- **RECORDS SHOWN**
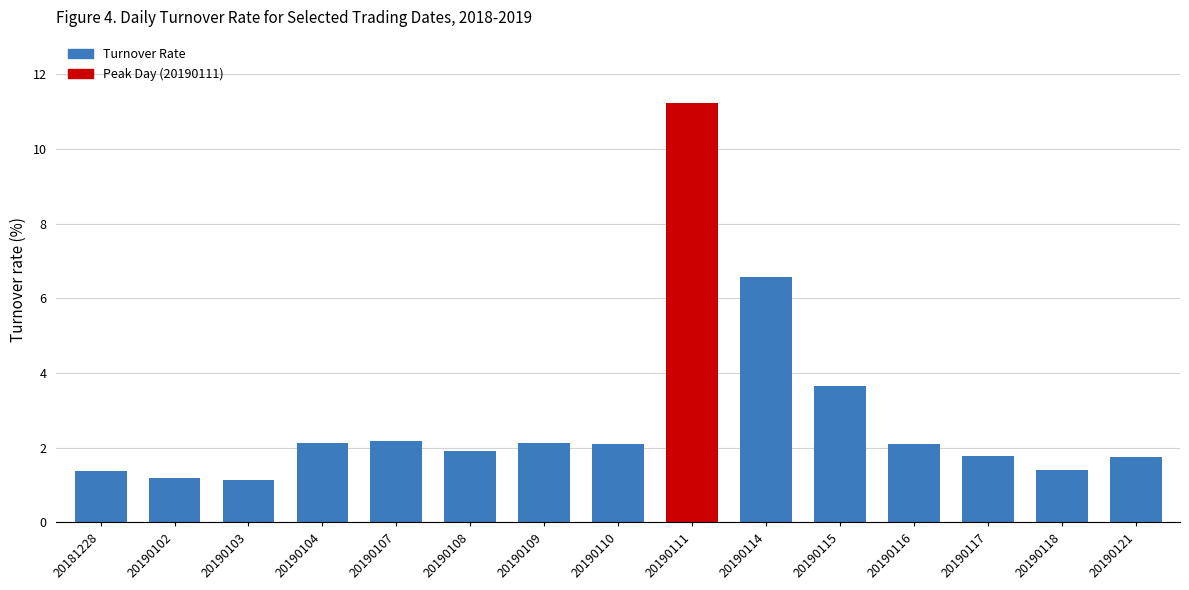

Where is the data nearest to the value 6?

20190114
---
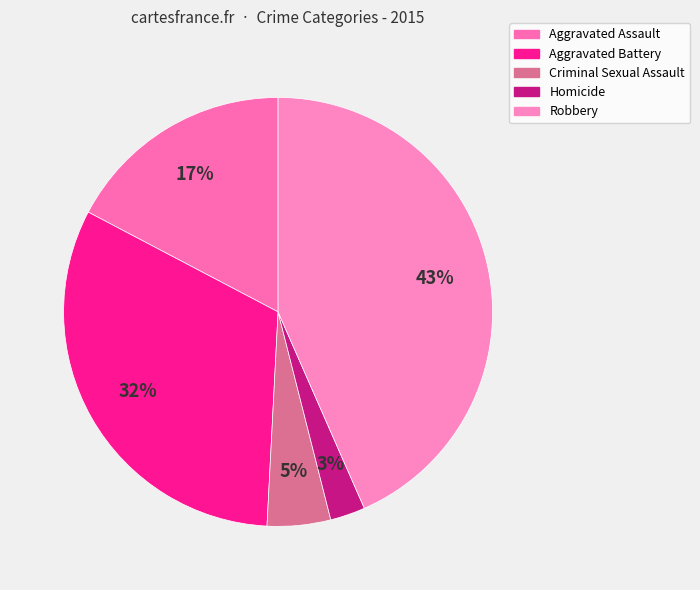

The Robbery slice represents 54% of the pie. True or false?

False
--
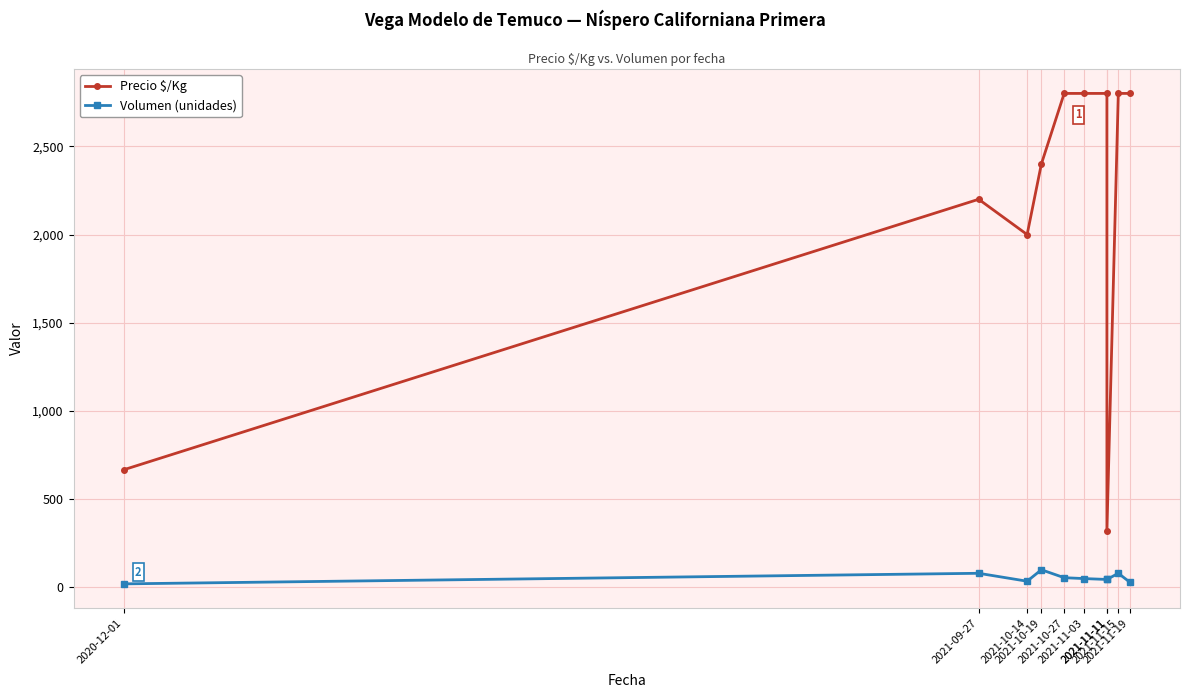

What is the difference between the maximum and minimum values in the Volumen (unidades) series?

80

- **WHAT NEEDS TO BE DONE**
Count the lines above that contain the word "between" and reply with the number alone.

- **WRITTEN ANSWER**
1